**REQUEST A:**
Reproduce the passage on the Sedlec Ossuary in full, word for word.

**PASSAGE FOR REVIEW:**
---*---
The Sedlec Ossuary is a small Roman Catholic chapel and one of twelve World Heritage Sites in the Czech Republic. The ossuary is estimated to contain the skeletons of between 40,000 and 70,000 people, whose bones have, in many cases, been artistically arranged to form decorations and furnishings for the chapel. The ossuary is among the most visited tourist attractions of the Czech Republic.

Four enormous bell-shaped mounds occupy the corners of the chapel. An enormous chandelier of bones, which contains at least one of every bone in the human body, hangs from the center of the nave with garlands of skulls draping the vault. Other works include piers and monstrances flanking the altar, a coat of arms of House of Schwarzenberg, and the signature of Rint, also executed in bone, on the wall near the entrance.
---*---
**THE INPUT:**
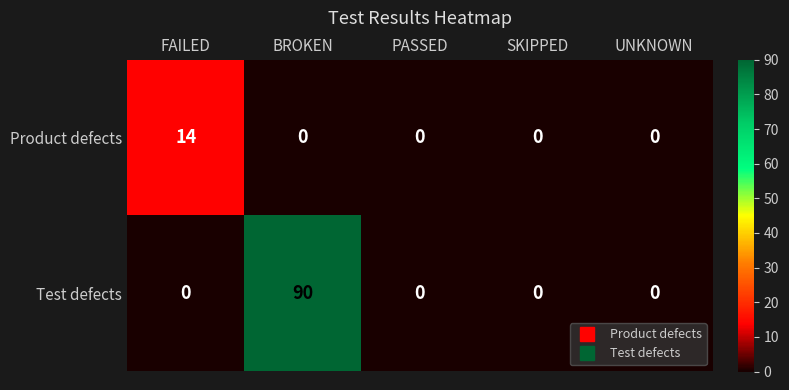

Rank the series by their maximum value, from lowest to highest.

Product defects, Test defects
---*---
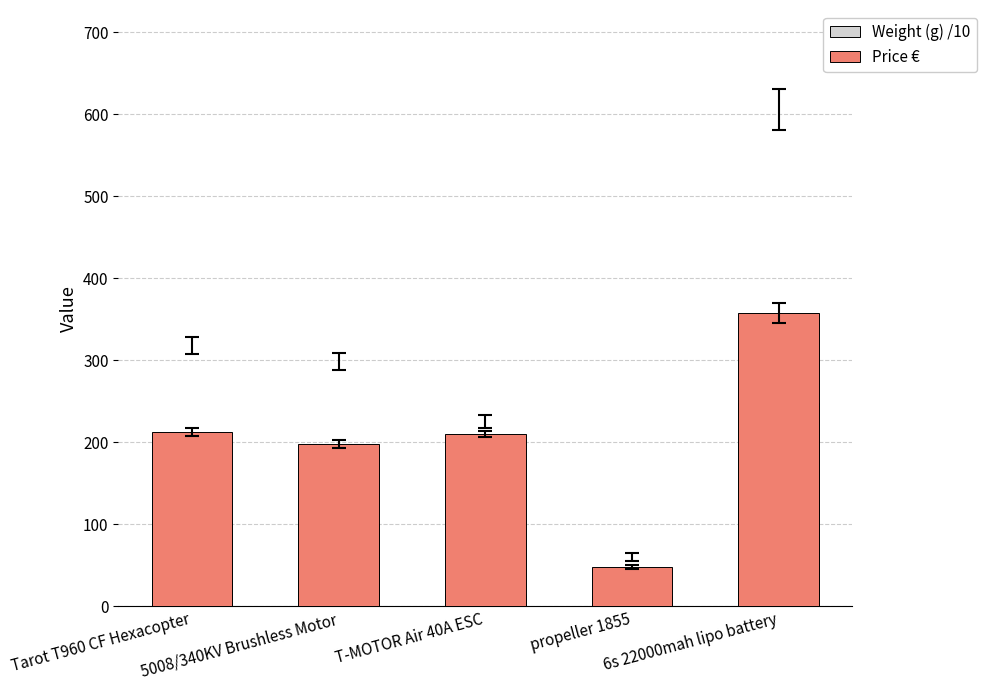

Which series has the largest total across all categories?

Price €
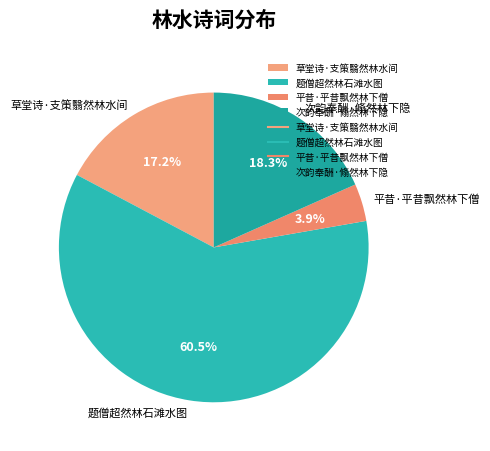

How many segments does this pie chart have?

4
---*---
**REQUEST B:**
Pick out every line in the records that contains the word "series" and copy each of those lines. Case counts.

**WRITTEN RESPONSE A:**
The Sedlec Ossuary is a small Roman Catholic chapel and one of twelve World Heritage Sites in the Czech Republic. The ossuary is estimated to contain the skeletons of between 40,000 and 70,000 people, whose bones have, in many cases, been artistically arranged to form decorations and furnishings for the chapel. The ossuary is among the most visited tourist attractions of the Czech Republic.

Four enormous bell-shaped mounds occupy the corners of the chapel. An enormous chandelier of bones, which contains at least one of every bone in the human body, hangs from the center of the nave with garlands of skulls draping the vault. Other works include piers and monstrances flanking the altar, a coat of arms of House of Schwarzenberg, and the signature of Rint, also executed in bone, on the wall near the entrance.

**WRITTEN RESPONSE B:**
Rank the series by their maximum value, from lowest to highest.
Which series has the largest total across all categories?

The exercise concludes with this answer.